The RSC budget plan, proposed by the group’s chairman, Rep. Jim Jordan (R-Ohio), called for even bigger changes to federal spending than the Ryan plan, enacting $9.5 trillion in cuts over the next decade and balancing the federal budget by 2020. Ryan’s plan would bring the budget into balance by 2030 and make $6.2 trillion in cuts.
As Democrats changed their votes from “no” to “present,” Republicans were forced to scramble to make sure the alternative did not pass instead of symbolically voting for it. In the end, the RSC budget failed on a 119-to-136 vote, with 172 lawmakers voting “present.” That meant that if just nine more Republicans had backed the RSC proposal, it would have passed.
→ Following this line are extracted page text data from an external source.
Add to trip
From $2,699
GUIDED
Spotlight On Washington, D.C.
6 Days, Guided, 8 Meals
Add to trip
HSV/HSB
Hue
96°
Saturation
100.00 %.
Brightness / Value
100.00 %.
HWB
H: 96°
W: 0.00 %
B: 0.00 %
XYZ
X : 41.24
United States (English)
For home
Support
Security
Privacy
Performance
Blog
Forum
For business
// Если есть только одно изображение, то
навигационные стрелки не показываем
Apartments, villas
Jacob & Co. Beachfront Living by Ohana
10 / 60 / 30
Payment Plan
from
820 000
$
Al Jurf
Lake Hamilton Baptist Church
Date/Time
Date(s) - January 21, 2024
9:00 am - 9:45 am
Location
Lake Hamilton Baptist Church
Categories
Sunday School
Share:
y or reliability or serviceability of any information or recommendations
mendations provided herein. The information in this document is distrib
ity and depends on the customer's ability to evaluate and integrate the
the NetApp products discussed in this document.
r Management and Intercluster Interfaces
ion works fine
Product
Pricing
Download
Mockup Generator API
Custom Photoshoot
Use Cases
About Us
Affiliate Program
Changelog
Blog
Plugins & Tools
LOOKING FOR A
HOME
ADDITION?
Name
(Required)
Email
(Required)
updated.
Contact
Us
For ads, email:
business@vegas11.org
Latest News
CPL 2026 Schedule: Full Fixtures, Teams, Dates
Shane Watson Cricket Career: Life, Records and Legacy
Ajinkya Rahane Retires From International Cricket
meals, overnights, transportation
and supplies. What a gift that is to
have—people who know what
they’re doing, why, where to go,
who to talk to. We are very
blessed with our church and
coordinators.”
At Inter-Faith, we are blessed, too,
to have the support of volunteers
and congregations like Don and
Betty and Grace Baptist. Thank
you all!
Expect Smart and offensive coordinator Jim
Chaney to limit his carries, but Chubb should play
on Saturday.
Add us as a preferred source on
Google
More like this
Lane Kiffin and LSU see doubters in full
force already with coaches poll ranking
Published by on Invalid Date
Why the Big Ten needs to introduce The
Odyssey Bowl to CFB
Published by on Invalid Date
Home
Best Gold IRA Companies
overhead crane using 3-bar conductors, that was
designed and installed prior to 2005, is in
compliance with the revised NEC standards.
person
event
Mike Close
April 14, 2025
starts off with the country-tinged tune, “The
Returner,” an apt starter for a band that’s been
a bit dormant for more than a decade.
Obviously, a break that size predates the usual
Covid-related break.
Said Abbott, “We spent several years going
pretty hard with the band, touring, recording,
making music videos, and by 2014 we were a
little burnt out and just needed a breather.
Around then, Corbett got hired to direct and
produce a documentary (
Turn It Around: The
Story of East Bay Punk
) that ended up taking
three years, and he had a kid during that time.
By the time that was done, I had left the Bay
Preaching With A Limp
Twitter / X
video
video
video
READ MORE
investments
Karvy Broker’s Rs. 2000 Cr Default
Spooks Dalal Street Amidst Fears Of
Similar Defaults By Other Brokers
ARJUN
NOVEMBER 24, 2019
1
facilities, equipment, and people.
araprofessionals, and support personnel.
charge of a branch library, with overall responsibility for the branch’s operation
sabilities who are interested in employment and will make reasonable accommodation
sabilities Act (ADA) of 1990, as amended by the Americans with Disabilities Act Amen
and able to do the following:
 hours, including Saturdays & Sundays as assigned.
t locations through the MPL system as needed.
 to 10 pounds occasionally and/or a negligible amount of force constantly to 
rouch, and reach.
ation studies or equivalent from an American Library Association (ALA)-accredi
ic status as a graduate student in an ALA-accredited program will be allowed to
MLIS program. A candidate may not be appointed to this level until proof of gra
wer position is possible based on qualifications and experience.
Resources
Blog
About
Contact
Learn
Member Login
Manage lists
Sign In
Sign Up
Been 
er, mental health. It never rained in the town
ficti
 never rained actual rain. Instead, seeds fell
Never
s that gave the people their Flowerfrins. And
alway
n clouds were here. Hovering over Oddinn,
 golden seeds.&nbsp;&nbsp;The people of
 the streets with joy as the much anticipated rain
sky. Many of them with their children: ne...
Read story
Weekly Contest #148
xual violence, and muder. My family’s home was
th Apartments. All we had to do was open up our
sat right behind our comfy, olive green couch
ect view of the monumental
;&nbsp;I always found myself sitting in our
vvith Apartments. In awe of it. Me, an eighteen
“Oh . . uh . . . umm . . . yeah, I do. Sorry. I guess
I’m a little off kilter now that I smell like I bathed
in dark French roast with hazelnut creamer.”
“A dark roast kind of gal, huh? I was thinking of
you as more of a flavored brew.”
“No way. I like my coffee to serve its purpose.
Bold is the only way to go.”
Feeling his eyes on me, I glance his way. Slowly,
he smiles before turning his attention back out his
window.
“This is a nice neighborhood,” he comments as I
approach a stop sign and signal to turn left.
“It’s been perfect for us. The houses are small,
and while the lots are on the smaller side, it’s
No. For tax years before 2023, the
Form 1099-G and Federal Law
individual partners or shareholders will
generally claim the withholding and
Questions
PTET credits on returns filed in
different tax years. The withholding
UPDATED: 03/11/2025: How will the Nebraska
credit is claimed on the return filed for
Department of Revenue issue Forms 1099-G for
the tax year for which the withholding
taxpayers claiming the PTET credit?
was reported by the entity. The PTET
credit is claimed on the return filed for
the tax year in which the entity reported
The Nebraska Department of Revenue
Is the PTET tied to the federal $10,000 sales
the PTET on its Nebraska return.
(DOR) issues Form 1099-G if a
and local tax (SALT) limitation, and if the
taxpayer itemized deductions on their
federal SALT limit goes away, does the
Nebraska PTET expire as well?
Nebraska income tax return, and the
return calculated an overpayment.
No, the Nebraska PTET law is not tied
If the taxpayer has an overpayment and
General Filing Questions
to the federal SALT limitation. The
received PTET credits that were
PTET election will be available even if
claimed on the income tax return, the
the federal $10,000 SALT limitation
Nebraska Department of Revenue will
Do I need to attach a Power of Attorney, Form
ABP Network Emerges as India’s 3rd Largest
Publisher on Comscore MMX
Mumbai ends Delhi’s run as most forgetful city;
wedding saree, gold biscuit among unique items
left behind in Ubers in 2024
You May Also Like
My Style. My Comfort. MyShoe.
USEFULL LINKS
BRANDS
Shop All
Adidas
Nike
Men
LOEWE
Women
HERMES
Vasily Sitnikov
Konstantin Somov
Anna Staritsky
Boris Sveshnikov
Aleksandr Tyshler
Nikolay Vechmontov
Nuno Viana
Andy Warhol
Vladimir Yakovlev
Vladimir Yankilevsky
Obama rejected the Ryan plan in his speech on the country’s debt earlier this week. “We will all need to make sacrifices, but we do not have to sacrifice the America we believe in,” he said in a speech at George Washington University. “And, as long as I’m president, we won’t.”
Thursday night, in Chicago, Obama said America’s two major political parties have dramatically different views of government that offer the nation “a very stark choice.”
“Under their vision, we can’t invest in roads and bridges and broadband and high-speed rail,” Obama said. “We need to build on the compromises we made last week, but we can’t compromise on our investments to grow, the investments we need to create jobs.”
Even within the Democratic and Republican parties, the nation’s soaring debt and sluggish economy are stirring divisions.
Obama is taking heat from liberal groups angry that he is willing to cut domestic spending and make compromises with the Republican majority in Congress. And there is a growing rift inside the GOP over whether the tax increases Obama espouses — long anathema to Republicans — have become necessary. That fissure could threaten passage of any deal to reduce the deficit.
In debate on the budget Thursday evening, some Democrats argued, as Obama did in his speech, that the country’s debt problem cannot be tackled without raising taxes from higher-income earners.
“You know, cry me a river,” Rep. Tim Ryan (D-Ohio) said on the House floor regarding potential higher taxes for the wealthy.
Republicans countered that Democrats were lashing out at the Ryan budget while ignoring the scope of the country’s deficit problem.
“Your problem isn’t Mr. Ryan. It’s Mr. Arithmetic,” Rep. Jeff Flake (R-Ariz.) said.